If the original matrix contained row and column names, the column names 
are copied and the row names are transported for those rows that remain.
The same happens with respect to rows of the dissimilarity matrix.

Notice that the new dissimilarity matrix could have been calculated from 
the matrix of filtered counts with `CalcAndWriteDissimilarityMatrix`
but creating it here, simply getting rid of the filtered rows and columns
is much faster.

Also, if a medoid is below the silhouette quantile, it will not be 
filtered out, but a warning message will be shown, since this is a strange
situation that may indicate that some of your clusters are not real but
artifacts due to a few outliers that are close to each other.

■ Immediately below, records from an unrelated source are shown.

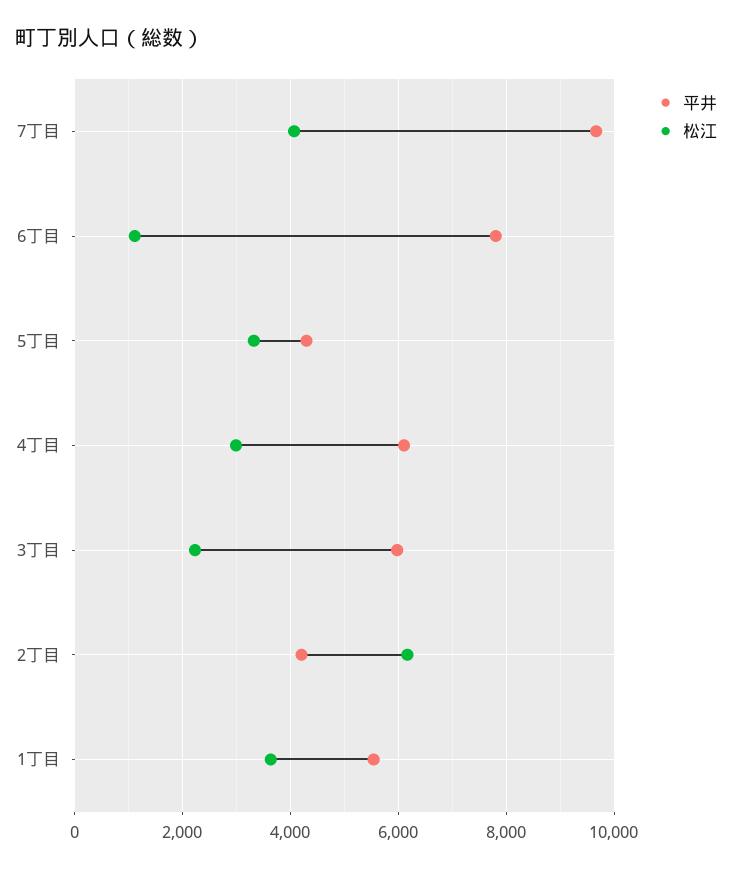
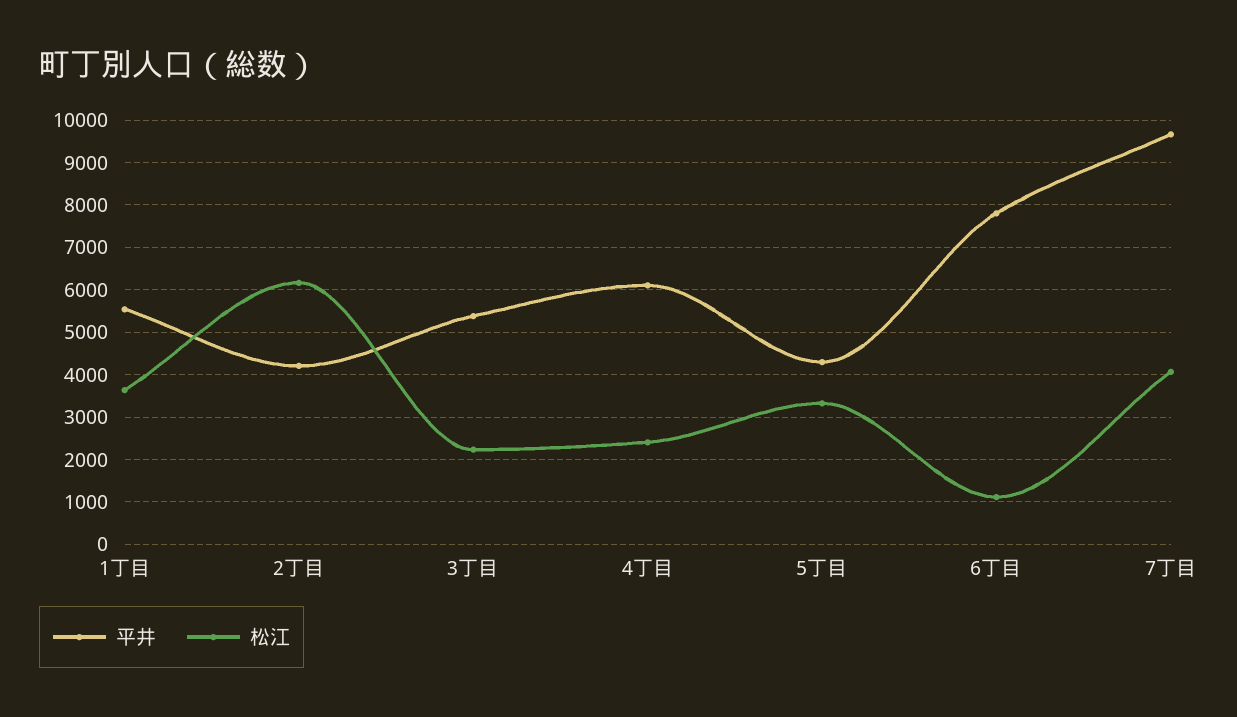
  {
    "平井": {
      "7丁目": 9600,
      "6丁目": 7800,
      "5丁目": 4200,
      "4丁目": 6200,
-     "3丁目": 6000,
+     "3丁目": 5400,
      "2丁目": 4200,
      "1丁目": 5600
    },
    "松江": {
      "7丁目": 4000,
      "6丁目": 1200,
      "5丁目": 3400,
-     "4丁目": 3000,
+     "4丁目": 2400,
      "3丁目": 2200,
      "2丁目": 6200,
      "1丁目": 3600
    }
  }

But remember that this was the result of the first step of the PAM
algorithm, so probably you will want to make them iterate.

```{r}
Lfinal=ApplyPAM("datatestL2Filt.bin",k=length(Lfilt$med),
                init_method="PREV",initial_med=Lfilt$med)
```
Of course, we might have used simply 5 as number of medoids, `k`, 
since this does not change by filtering, but this is to emphasize
the fact that `ApplyPAM` with method `PREV` requires both parameters 
to be consistent.

## Comparison with other PAM implementations

The user might want to compare this PAM implementation with others provided
for instance by packages `cluster` (@R-cluster) or `ClusterR` (@R-ClusterR).
In `cluster` the input is either the data matrix (so the distance matrix
is calculated inside the pam function) or directly the distance matrix but
as a R vector with the lower-diagonal part of the symmetric matrix ordered
by columns (i.e.: column 1 from M(2,1) to M(n,1), followed by column 2 from
M(3,2) to M(n,2) and so on, up to M(n,n-1). This is a vector of $n(n-1)/2$
components. To facilitate such comparison the function `GetSubdiag` is
provided which takes as input the jmatrix file with the distance matrix
and returns the vector to be passed to pam in the aforementioned packages.

```{r, results='hide'}
d = GetSubdiag("datatestL2.bin")
```
Then, explicit comparison could be done with:

(Sorry, we can't try ourselves since we don't know if cluster is installed in
your system and the CRAN check does not allow the use of installed.packages
to test it)
```{r, eval=FALSE}
library(cluster)
clusterpam = pam(d,diss=TRUE,k=5)
print(sort(clusterpam$id.med))
print(sort(L$med))
```

Similarly, you can check against the ClusterR package. In this package you need
the complete dissimilarity matrix to be passed so we have to get it:
```{r, eval=FALSE}
# Be patient, this may take some time...
Dm = GetJManyRows("datatestL2.bin",seq(1:nvec))
```

and then
```{r, eval=FALSE}
library(ClusterR)
ClusterRpam = Cluster_Medoids(Dm,clusters=5)
print(sort(ClusterRpam$medoid_indices))
print(sort(L$med))
```

In all cases we tried with this simple (but random) example results were the same.
In other cases with a large number of points some medoids were different in the
different implementations but the value of the function to minimize (sum of distances)
was always the same, indicating that they were equivalent minima. You can test this
with function `GetTD` as follows:
```{r, eval=FALSE}
TDparallelpam = GetTD(L,"datatestL2.bin")

# This is to adapt cluster package output format to ours, since this is what our GetTD function expects...
Lcl = list()
Lcl$med = clusterpam$id.med
Lcl$clasif = clusterpam$clustering
TDcluster = GetTD(Lcl,"datatestL2.bin")

# The same with ClusterR package:
LclR = list()
LclR$med = ClusterRpam$medoid_indices
LclR$clasif = ClusterRpam$clusters
TDClusterR = GetTD(LclR,"datatestL2.bin")
```

and see that variables `TDparallelpam`, `TDcluster` and `TDClusterR` are equal.